Although most in today's academic world begin with an assumption of naturalism/materialism, Hick argues that the Universe is, in fact, ambiguous.  That is, it can be interpreted in a variety of ways including those which presume a God/Spiritual Reality, and those which do not.

In his chapter entitled The Big Bang and the Ambiguity of the Universe, Hick talks about the current scientific understanding of the creation of the Universe – the Big Bang.  In the process he references what some have called the teleological argument for the existence of God – the idea that the Universe shows design or that it leads to a telos, an end goal, which includes the development of intelligent life.  
 

"We know now that the form that the expansion has taken was determined by basic conditions which, if they had been even slightly different, would not have produced galaxies, including planets, including life, including us. There had to be very precise values for a number of basic constants for the universe as it is to have come about. One example is that in order for a universe of galaxies to develop there had to be just the right degree of non-uniformity in the initial state. The astrophysicists refer to this degree of non-uniformity, consisting in the energy difference between peaks and troughs in the density of matter, as Q. Q has to be very close to 0.00001 in order to account for the present-day galaxies and clusters. To quote Martin Rees,

If Q were much smaller than 0.00001, galactic ‘ecosystems’ would never form: aggregations would take longer to develop, and their gravity would be too weak to retain gas. A very smooth universe would remain forever dark and featureless ... On the other hand, a rougher universe, with Q much larger than 0.00001, would be turbulent and violent. Lumps far bigger than galaxies would condense early in its history. They would not fragment into stars.

Other such conditions include the electric charge of the electron, the ratio of the electron and proton masses, the strength of the strong force between nuclei. These are some – and only some – of the precise conditions needed if the universe as we know it, with ourselves as part of it, was to come about. In fact it looks as though our universe has been precisely designed to produce intelligent life. Martin Rees does not himself believe in a creator God, but he does acknowledge the extraordinary series of coincidences that has been necessary to produce ourselves:

A universe hospitable to life – what we might call a biophilic universe – has to be very special in many ways. The prerequisites for any life – long-lived stable stars, a periodic table of atoms with complex chemistry, and so on – are sensitive to physical laws and could not have emerged from a Big Bang with a recipe that was even slightly different.
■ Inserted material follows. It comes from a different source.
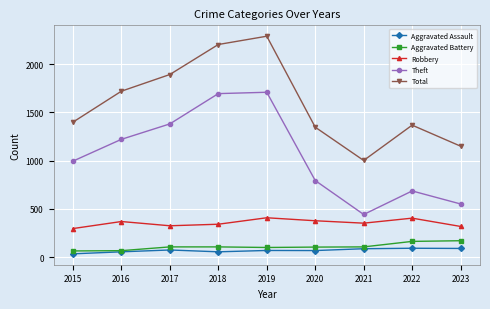

In Total, how many points are lower than both neighbors (excluding endpoints)?

1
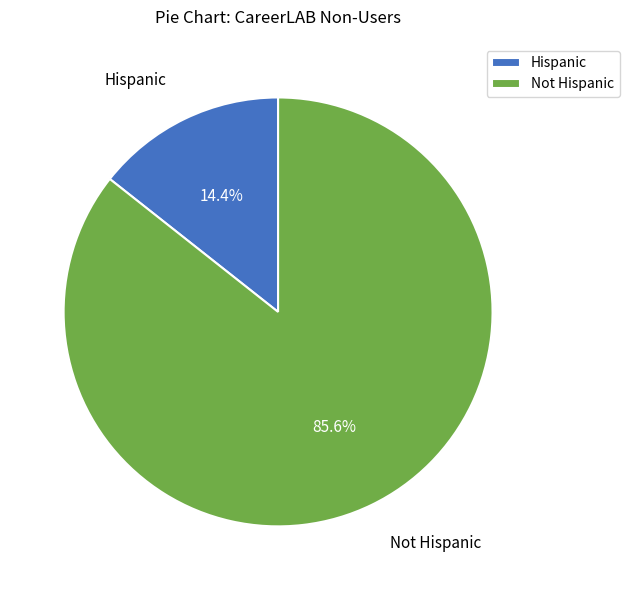

True or false: Not Hispanic accounts for 86% of the total.

True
Many recipes would lead to stillborn universes with no atoms, no chemistry, and no planets; or to universes too short lived or too empty to allow anything to evolve beyond sterile uniformity. This distinctive and special-seeming recipe seems to me a fundamental mystery that should not be brushed aside as merely a brute fact."
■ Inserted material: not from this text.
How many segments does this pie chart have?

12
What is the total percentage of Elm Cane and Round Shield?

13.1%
Hick's point in this chapter by citing the possible teleology of the cosmos is simply to argue that the Universe can be interpreted theistically.  The reality we find ourselves in is open to a host of explanations, not just explanations that assume materialism.  As Hick notes below, each worldview can be internally consistent while taking into account the other side(s).
 

"So in the west today religious faith is on the defensive in the public mind. This is a reversal of roles. A couple of hundred years ago it was the naturalistic thinker who had to show the dogmatic religious believer that the universe is ambiguous and does not have to be understood religiously, whereas today it is the other way round. It is now the religious person who has to show the dogmatic naturalistic humanist that the universe does not have to be understood as solely purposeless matter. The reality is that the universe is to us at present ambiguous as between religious and naturalistic interpretations. There can in principle be both complete and consistent naturalistic and also complete and consistent religious accounts of it, each including an account of the other."